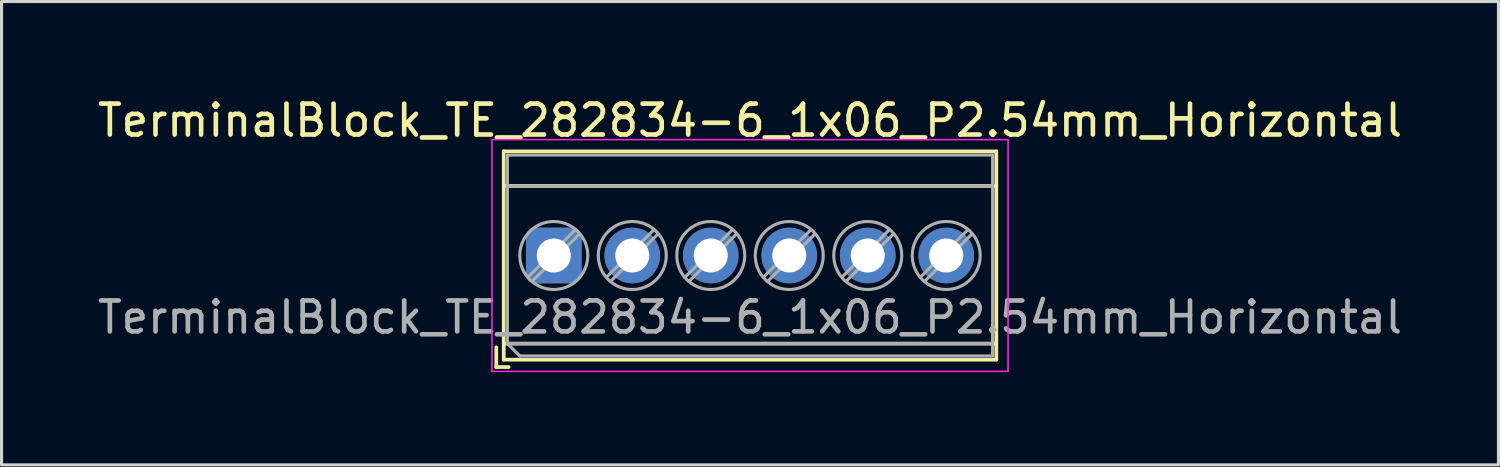
<source format=kicad_pcb>
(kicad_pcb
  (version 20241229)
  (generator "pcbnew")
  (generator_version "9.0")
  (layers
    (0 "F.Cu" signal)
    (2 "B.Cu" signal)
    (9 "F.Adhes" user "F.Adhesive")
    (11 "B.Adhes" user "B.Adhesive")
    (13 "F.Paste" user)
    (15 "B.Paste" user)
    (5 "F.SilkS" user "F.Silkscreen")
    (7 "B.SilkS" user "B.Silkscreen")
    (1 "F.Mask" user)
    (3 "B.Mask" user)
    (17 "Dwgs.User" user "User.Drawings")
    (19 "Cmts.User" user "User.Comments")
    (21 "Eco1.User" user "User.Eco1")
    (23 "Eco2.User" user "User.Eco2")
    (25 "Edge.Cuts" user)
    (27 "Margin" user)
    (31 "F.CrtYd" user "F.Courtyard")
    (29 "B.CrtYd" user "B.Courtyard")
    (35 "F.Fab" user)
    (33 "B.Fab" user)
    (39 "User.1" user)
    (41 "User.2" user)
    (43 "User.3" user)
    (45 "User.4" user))
  (footprint "TerminalBlock_TE_282834-6_1x06_P2.54mm_Horizontal"
    (layer "F.Cu")
    (at 14.87 5.218)
    (property "Reference" "TerminalBlock_TE_282834-6_1x06_P2.54mm_Horizontal" (at 6.35 -4.37 0) (layer "F.SilkS") (effects (font (size 1 1) (thickness 0.15))))
    (attr through_hole)
    (fp_line (start -1.86 2.97) (end -1.86 3.61) (stroke (width 0.12) (type solid)) (layer "F.SilkS"))
    (fp_line (start -1.86 3.61) (end -1.46 3.61) (stroke (width 0.12) (type solid)) (layer "F.SilkS"))
    (fp_line (start -1.62 -3.37) (end -1.62 3.37) (stroke (width 0.12) (type solid)) (layer "F.SilkS"))
    (fp_line (start -1.62 -3.37) (end 14.32 -3.37) (stroke (width 0.12) (type solid)) (layer "F.SilkS"))
    (fp_line (start -1.62 -2.25) (end 14.32 -2.25) (stroke (width 0.12) (type solid)) (layer "F.SilkS"))
    (fp_line (start -1.62 2.85) (end 14.32 2.85) (stroke (width 0.12) (type solid)) (layer "F.SilkS"))
    (fp_line (start -1.62 3.37) (end 14.32 3.37) (stroke (width 0.12) (type solid)) (layer "F.SilkS"))
    (fp_line (start 14.32 -3.37) (end 14.32 3.37) (stroke (width 0.12) (type solid)) (layer "F.SilkS"))
    (fp_line (start -2 -3.75) (end -2 3.75) (stroke (width 0.05) (type solid)) (layer "F.CrtYd"))
    (fp_line (start -2 3.75) (end 14.7 3.75) (stroke (width 0.05) (type solid)) (layer "F.CrtYd"))
    (fp_line (start 14.7 -3.75) (end -2 -3.75) (stroke (width 0.05) (type solid)) (layer "F.CrtYd"))
    (fp_line (start 14.7 3.75) (end 14.7 -3.75) (stroke (width 0.05) (type solid)) (layer "F.CrtYd"))
    (fp_line (start -1.5 -3.25) (end 14.2 -3.25) (stroke (width 0.1) (type solid)) (layer "F.Fab"))
    (fp_line (start -1.5 -2.25) (end 14.2 -2.25) (stroke (width 0.1) (type solid)) (layer "F.Fab"))
    (fp_line (start -1.5 2.85) (end -1.5 -3.25) (stroke (width 0.1) (type solid)) (layer "F.Fab"))
    (fp_line (start -1.5 2.85) (end 14.2 2.85) (stroke (width 0.1) (type solid)) (layer "F.Fab"))
    (fp_line (start -1.1 3.25) (end -1.5 2.85) (stroke (width 0.1) (type solid)) (layer "F.Fab"))
    (fp_line (start 0.701 -0.835) (end -0.835 0.7) (stroke (width 0.1) (type solid)) (layer "F.Fab"))
    (fp_line (start 0.835 -0.7) (end -0.701 0.835) (stroke (width 0.1) (type solid)) (layer "F.Fab"))
    (fp_line (start 3.241 -0.835) (end 1.706 0.7) (stroke (width 0.1) (type solid)) (layer "F.Fab"))
    (fp_line (start 3.375 -0.7) (end 1.84 0.835) (stroke (width 0.1) (type solid)) (layer "F.Fab"))
    (fp_line (start 5.781 -0.835) (end 4.246 0.7) (stroke (width 0.1) (type solid)) (layer "F.Fab"))
    (fp_line (start 5.915 -0.7) (end 4.38 0.835) (stroke (width 0.1) (type solid)) (layer "F.Fab"))
    (fp_line (start 8.321 -0.835) (end 6.786 0.7) (stroke (width 0.1) (type solid)) (layer "F.Fab"))
    (fp_line (start 8.455 -0.7) (end 6.92 0.835) (stroke (width 0.1) (type solid)) (layer "F.Fab"))
    (fp_line (start 10.861 -0.835) (end 9.326 0.7) (stroke (width 0.1) (type solid)) (layer "F.Fab"))
    (fp_line (start 10.995 -0.7) (end 9.46 0.835) (stroke (width 0.1) (type solid)) (layer "F.Fab"))
    (fp_line (start 13.401 -0.835) (end 11.866 0.7) (stroke (width 0.1) (type solid)) (layer "F.Fab"))
    (fp_line (start 13.535 -0.7) (end 12 0.835) (stroke (width 0.1) (type solid)) (layer "F.Fab"))
    (fp_line (start 14.2 -3.25) (end 14.2 3.25) (stroke (width 0.1) (type solid)) (layer "F.Fab"))
    (fp_line (start 14.2 3.25) (end -1.1 3.25) (stroke (width 0.1) (type solid)) (layer "F.Fab"))
    (fp_circle (center 0 0) (end 1.1 0) (stroke (width 0.1) (type solid)) (fill no) (layer "F.Fab"))
    (fp_circle (center 2.54 0) (end 3.64 0) (stroke (width 0.1) (type solid)) (fill no) (layer "F.Fab"))
    (fp_circle (center 5.08 0) (end 6.18 0) (stroke (width 0.1) (type solid)) (fill no) (layer "F.Fab"))
    (fp_circle (center 7.62 0) (end 8.72 0) (stroke (width 0.1) (type solid)) (fill no) (layer "F.Fab"))
    (fp_circle (center 10.16 0) (end 11.26 0) (stroke (width 0.1) (type solid)) (fill no) (layer "F.Fab"))
    (fp_circle (center 12.7 0) (end 13.8 0) (stroke (width 0.1) (type solid)) (fill no) (layer "F.Fab"))
    (fp_text user "${REFERENCE}" (at 6.35 2 0) (layer "F.Fab") (effects (font (size 1 1) (thickness 0.15))))
    (pad "1" thru_hole roundrect (at 0 0) (size 1.8 1.8) (drill 1.1) (layers "*.Cu" "*.Mask") (remove_unused_layers yes) (keep_end_layers yes) (zone_layer_connections) (roundrect_rratio 0.167))
    (pad "2" thru_hole circle (at 2.54 0) (size 1.8 1.8) (drill 1.1) (layers "*.Cu" "*.Mask") (remove_unused_layers yes) (keep_end_layers yes) (zone_layer_connections))
    (pad "3" thru_hole circle (at 5.08 0) (size 1.8 1.8) (drill 1.1) (layers "*.Cu" "*.Mask") (remove_unused_layers yes) (keep_end_layers yes) (zone_layer_connections))
    (pad "4" thru_hole circle (at 7.62 0) (size 1.8 1.8) (drill 1.1) (layers "*.Cu" "*.Mask") (remove_unused_layers yes) (keep_end_layers yes) (zone_layer_connections))
    (pad "5" thru_hole circle (at 10.16 0) (size 1.8 1.8) (drill 1.1) (layers "*.Cu" "*.Mask") (remove_unused_layers yes) (keep_end_layers yes) (zone_layer_connections))
    (pad "6" thru_hole circle (at 12.7 0) (size 1.8 1.8) (drill 1.1) (layers "*.Cu" "*.Mask") (remove_unused_layers yes) (keep_end_layers yes) (zone_layer_connections)))
  (gr_rect
    (start -3 -3)
    (end 45.44 11.993)
    (stroke (width 0.1) (type default))
    (fill no)
    (layer "Edge.Cuts")))
</source>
++++++++++
Action item:
Copy out each line of the data that holds the string "Adhesive".

Expected output:
    (9 "F.Adhes" user "F.Adhesive")
    (11 "B.Adhes" user "B.Adhesive")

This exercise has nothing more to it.